[Opening Records for the task section]

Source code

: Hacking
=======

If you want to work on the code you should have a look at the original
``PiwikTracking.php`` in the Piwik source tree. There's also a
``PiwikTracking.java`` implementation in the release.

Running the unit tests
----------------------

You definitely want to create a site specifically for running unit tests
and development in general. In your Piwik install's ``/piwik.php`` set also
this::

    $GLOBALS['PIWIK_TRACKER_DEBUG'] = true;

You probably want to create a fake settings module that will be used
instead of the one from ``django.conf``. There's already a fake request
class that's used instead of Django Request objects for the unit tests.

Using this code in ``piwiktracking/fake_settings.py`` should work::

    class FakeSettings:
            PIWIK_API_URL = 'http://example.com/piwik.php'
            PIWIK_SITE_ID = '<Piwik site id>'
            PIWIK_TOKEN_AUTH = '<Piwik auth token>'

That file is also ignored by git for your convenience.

[Closing Records for the task section]

Work to be completed
Reproduce the data. Match each line exactly.

Task output
Source code

: Hacking
=======

If you want to work on the code you should have a look at the original
``PiwikTracking.php`` in the Piwik source tree. There's also a
``PiwikTracking.java`` implementation in the release.

Running the unit tests
----------------------

You definitely want to create a site specifically for running unit tests
and development in general. In your Piwik install's ``/piwik.php`` set also
this::

    $GLOBALS['PIWIK_TRACKER_DEBUG'] = true;

You probably want to create a fake settings module that will be used
instead of the one from ``django.conf``. There's already a fake request
class that's used instead of Django Request objects for the unit tests.

Using this code in ``piwiktracking/fake_settings.py`` should work::

    class FakeSettings:
            PIWIK_API_URL = 'http://example.com/piwik.php'
            PIWIK_SITE_ID = '<Piwik site id>'
            PIWIK_TOKEN_AUTH = '<Piwik auth token>'

That file is also ignored by git for your convenience.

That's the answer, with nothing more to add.